═══ Passage provided

This sparks hope for human treatment.
Liver fibrosis, a serious stiffening of liver tissue often caused by cirrhosis or hepatitis infections, is typically irreversible and can be life-threatening. For many patients with severe liver damage, a transplant is their only hope. However, new research from Cedars-Sinai in Los Angeles has raised the possibility of reversing liver fibrosis in a groundbreaking study involving mice.
According to recent findings published in Nature Communications, Cedars-Sinai researchers have identified a genetic pathway that could potentially stop fibrosis in its tracks. The research team, led by Dr. Shelly Lu, discovered three key genes — FOXM1, MAT2A, and MAT2B — that play critical roles in the progression of liver fibrosis. Dr. Lu, head of the gastroenterology and hepatology department, highlighted the potential of these genes as targets for new drug treatments. Blocking proteins produced by any of these genes could offer a new approach to treat liver fibrosis.
The study is in its early stages, and results in animal models do not always translate directly to human applications. However, Dr. Peter Chen, chair of the Department of Medicine at Cedars-Sinai, emphasized the importance of these findings for expanding treatment options. While not involved in the research, Dr. Chen called the study a significant step forward in understanding and potentially addressing liver fibrosis.

══════
═══ Supplied records

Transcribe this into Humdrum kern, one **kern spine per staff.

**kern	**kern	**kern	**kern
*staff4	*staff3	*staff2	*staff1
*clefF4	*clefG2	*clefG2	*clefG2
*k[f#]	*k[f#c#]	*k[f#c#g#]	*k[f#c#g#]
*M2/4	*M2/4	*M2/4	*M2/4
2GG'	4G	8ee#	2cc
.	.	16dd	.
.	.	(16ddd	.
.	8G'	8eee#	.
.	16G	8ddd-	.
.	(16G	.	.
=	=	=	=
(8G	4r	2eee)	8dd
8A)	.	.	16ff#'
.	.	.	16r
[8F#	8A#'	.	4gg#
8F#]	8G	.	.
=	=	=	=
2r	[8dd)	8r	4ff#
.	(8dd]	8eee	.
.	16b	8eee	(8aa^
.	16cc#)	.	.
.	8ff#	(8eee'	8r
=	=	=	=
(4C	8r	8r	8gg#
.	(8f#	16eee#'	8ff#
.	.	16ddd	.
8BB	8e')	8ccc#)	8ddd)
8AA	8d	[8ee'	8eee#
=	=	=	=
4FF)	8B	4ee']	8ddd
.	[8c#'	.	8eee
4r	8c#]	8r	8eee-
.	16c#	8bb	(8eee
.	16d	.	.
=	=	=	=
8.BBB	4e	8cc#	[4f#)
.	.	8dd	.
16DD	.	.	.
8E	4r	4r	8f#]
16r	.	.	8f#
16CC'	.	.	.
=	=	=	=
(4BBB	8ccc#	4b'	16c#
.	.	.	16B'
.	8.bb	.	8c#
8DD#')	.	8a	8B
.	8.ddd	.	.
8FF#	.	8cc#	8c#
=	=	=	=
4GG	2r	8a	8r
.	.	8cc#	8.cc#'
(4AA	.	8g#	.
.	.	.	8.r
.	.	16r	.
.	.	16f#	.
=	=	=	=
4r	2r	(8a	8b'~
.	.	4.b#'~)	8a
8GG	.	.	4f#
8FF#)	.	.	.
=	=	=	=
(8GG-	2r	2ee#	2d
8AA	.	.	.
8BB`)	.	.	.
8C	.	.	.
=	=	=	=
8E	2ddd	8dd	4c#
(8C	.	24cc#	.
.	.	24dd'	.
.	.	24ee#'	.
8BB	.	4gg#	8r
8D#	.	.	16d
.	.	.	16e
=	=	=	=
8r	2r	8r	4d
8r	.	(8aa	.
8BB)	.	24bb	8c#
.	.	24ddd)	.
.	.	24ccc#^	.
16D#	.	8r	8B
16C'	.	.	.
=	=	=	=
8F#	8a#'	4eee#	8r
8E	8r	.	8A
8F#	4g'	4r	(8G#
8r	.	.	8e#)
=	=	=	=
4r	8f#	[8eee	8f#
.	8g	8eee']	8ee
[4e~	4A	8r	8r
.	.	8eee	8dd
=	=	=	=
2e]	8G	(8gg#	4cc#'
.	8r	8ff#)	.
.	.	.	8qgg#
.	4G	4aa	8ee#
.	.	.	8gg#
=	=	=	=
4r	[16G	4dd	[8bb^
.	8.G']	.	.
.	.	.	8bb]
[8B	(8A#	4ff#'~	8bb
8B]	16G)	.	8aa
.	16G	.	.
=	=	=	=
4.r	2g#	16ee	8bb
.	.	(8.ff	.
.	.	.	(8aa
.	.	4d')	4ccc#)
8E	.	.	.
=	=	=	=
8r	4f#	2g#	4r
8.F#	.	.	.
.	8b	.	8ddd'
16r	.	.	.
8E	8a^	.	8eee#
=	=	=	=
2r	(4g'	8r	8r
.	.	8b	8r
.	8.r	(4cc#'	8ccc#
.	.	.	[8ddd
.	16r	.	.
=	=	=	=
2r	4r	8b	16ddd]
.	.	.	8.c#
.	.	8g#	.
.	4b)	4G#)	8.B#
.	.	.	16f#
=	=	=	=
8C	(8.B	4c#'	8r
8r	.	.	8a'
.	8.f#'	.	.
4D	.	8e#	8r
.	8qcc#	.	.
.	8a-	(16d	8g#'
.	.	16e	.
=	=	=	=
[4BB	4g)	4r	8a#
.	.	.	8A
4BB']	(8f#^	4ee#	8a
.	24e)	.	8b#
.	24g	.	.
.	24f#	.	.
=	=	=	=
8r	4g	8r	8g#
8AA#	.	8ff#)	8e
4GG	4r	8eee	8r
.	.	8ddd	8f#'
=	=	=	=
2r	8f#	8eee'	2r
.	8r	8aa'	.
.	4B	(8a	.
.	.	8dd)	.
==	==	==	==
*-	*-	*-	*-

══════

## Required tasks:
- 1) According to the liver fibrosis article, which three genes did the research team led by Dr. Shelly Lu identify?
- 2) Pick up the liver fibrosis article after its final sentence and continue writing it.

## Written answers:
- 1) FOXM1, MAT2A, and MAT2B.

- 2)
The researchers zeroed in on the three genes involved in fibrosis. FOXM1, active in liver cells known as hepatocytes, can drive cancer, inflammation, and fibrosis when overactive. MAT2A and MAT2B are active in stellate cells, another cell type involved in fibrotic development. Together, these genes produce proteins that communicate with one another within liver cells, fueling inflammation and fibrosis. The researchers also noted that these proteins use extracellular vesicles to send genetic information to nearby cells, amplifying the fibrotic process.
To test whether inhibiting one of these proteins could halt fibrosis, Dr. Lu’s team first induced fibrosis in mice. They then treated the mice with FDI-6, a substance that blocks the protein from the FOXM1 gene. The treatment not only stopped further fibrosis but also seemed to reverse some of the existing scarring in liver tissue.
While this study offers an encouraging breakthrough, further research is needed to determine if similar treatments could benefit humans. Since the genes involved are shared by both mice and humans, the findings provide a hopeful foundation for future therapeutic approaches to liver fibrosis.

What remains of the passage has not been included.